Third party oversight and validation from certifications such as CSA Star and BS10012:2017 plus transparency into the policies and processes of the cloud provider allow financial institutions deep insight into the operations and procedures of their cloud partners. The key mantra here should be verifiable trust and transparency.
It’s important to note, also, that standards continue to evolve alongside the environment they relate to and CSPs have to work continuously to achieve ongoing certification. Including references to industry standards in the EBA’s guidelines like the ones I’ve mentioned above will provide useful signposts towards the route that financial organisations should take to achieve compliance.

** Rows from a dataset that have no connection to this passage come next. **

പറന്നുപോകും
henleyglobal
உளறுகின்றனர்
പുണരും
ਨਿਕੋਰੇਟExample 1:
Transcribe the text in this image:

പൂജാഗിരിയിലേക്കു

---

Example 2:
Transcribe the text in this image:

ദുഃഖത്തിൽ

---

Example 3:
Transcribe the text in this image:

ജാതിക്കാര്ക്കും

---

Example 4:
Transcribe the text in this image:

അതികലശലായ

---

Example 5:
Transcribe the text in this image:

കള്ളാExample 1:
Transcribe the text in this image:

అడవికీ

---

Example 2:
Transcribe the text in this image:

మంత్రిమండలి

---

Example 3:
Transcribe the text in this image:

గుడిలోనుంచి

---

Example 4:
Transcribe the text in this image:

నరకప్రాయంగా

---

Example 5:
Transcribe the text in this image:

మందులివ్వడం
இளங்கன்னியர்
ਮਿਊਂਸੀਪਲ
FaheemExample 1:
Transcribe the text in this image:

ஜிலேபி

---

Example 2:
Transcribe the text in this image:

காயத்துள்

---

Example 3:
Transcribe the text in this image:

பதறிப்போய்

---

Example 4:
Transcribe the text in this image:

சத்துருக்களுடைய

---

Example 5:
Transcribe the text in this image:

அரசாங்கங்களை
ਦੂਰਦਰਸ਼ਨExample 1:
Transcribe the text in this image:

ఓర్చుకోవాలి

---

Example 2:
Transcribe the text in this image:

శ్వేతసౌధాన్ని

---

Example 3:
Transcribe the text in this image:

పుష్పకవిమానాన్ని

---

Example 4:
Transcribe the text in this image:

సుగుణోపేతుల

Best practice SLA and monitoring relationships
The ability to continuously monitor the security and risk of cloud service provision is a key axiom of the guidance and will be critical to the success and compliance of the cloud outsourcing relationship. To achieve this it’s vital that the CSP and the financial organisation’s risk and monitoring programmes are aligned. If you have to decipher and translate risk and monitoring programmes between entities, confusion and disconnects will arise. Again, standards offer a solution: if both entities are aligned to ISO 27001 there is a common approach on which to build an effective monitoring strategy.
A best-practice service level agreement and monitoring relationship should be instigated at executive level within both organisations, reflecting its importance to both parties. A strong and transparent working partnership between the risk and compliance teams on both sides should underpin the regular cycle of audit, reporting and assurance. Look for a cloud service provider that provides visibility into your cloud resources and the associated security settings and compliance postures as well as a straight-forward means of getting the reporting you need for auditing purposes.

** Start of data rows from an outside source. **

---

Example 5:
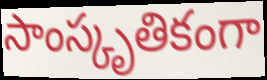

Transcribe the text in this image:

సాంస్కృతికంగా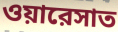
ওয়ারেসাতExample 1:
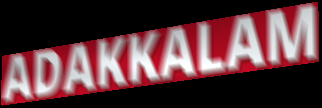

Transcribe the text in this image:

ADAKKALAM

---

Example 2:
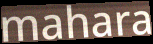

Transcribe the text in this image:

mahara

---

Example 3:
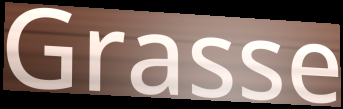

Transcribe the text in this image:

Grasse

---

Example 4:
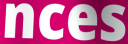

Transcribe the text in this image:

nces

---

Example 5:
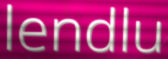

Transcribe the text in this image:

lendlu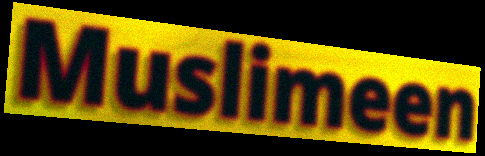
MuslimeenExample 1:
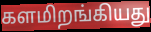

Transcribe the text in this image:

களமிறங்கியது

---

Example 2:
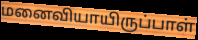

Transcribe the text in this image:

மனைவியாயிருப்பாள்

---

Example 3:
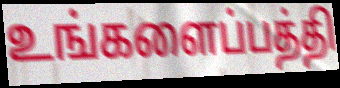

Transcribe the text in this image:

உங்களைப்பத்தி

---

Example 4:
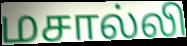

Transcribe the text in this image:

மசால்லி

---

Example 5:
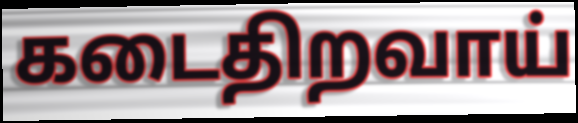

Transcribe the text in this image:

கடைதிறவாய்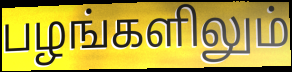
பழங்களிலும்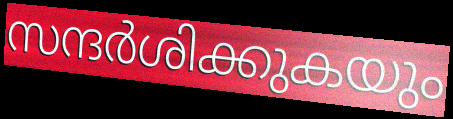
സന്ദർശിക്കുകയും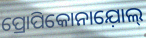
ପ୍ରୋପିକୋନାଯ଼ୋଲ୍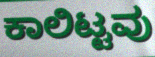
ಕಾಲಿಟ್ಟವು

Chain outsourcing: Overcoming the financial sector’s Achilles heel
Outsourcing of any kind has historically been a major challenge and strictly regulated in the financial sector. In recognition of the flexible and collaborative nature of cloud service providers, the new guidance sets out the terms and processes under which chain outsourcing – a cloud provider outsourcing an element of its provision to a third party – is acceptable. As with most aspects of the guidance, strong emphasis is placed on ongoing risk management and transparency between the CSP and financial organisation. CSPs must agree to notify the financial institution should they subcontract an element of their service to another provider and must ensure that the subcontracted company meets the same standards set out in the original agreement between the CSP and its customer. Consent from the financial institution is not required, however, as this is deemed impractical. It is the responsibility of the financial organisation to determine whether the third party outsourced arrangement now constitutes unacceptable risk.
Throughout all aspects of the EBA guidelines it is abundantly clear that the relationship between financial organisations and their CSPs needs to be extremely close and transparent, and conducted at a senior level. Verifiable trust through certification is the linchpin of the whole relationship and the partnership will be dysfunctional (and potentially inviable) without this cornerstone in place.
In future guidance, I would like to see the EBA put more definition around the exact standards and best practices it expects to see in financial sector cloud outsourcing projects, but in their absence I hope that financial companies will discover that CSPs themselves can offer the consultative expertise needed to help them unlock the many benefits of the cloud.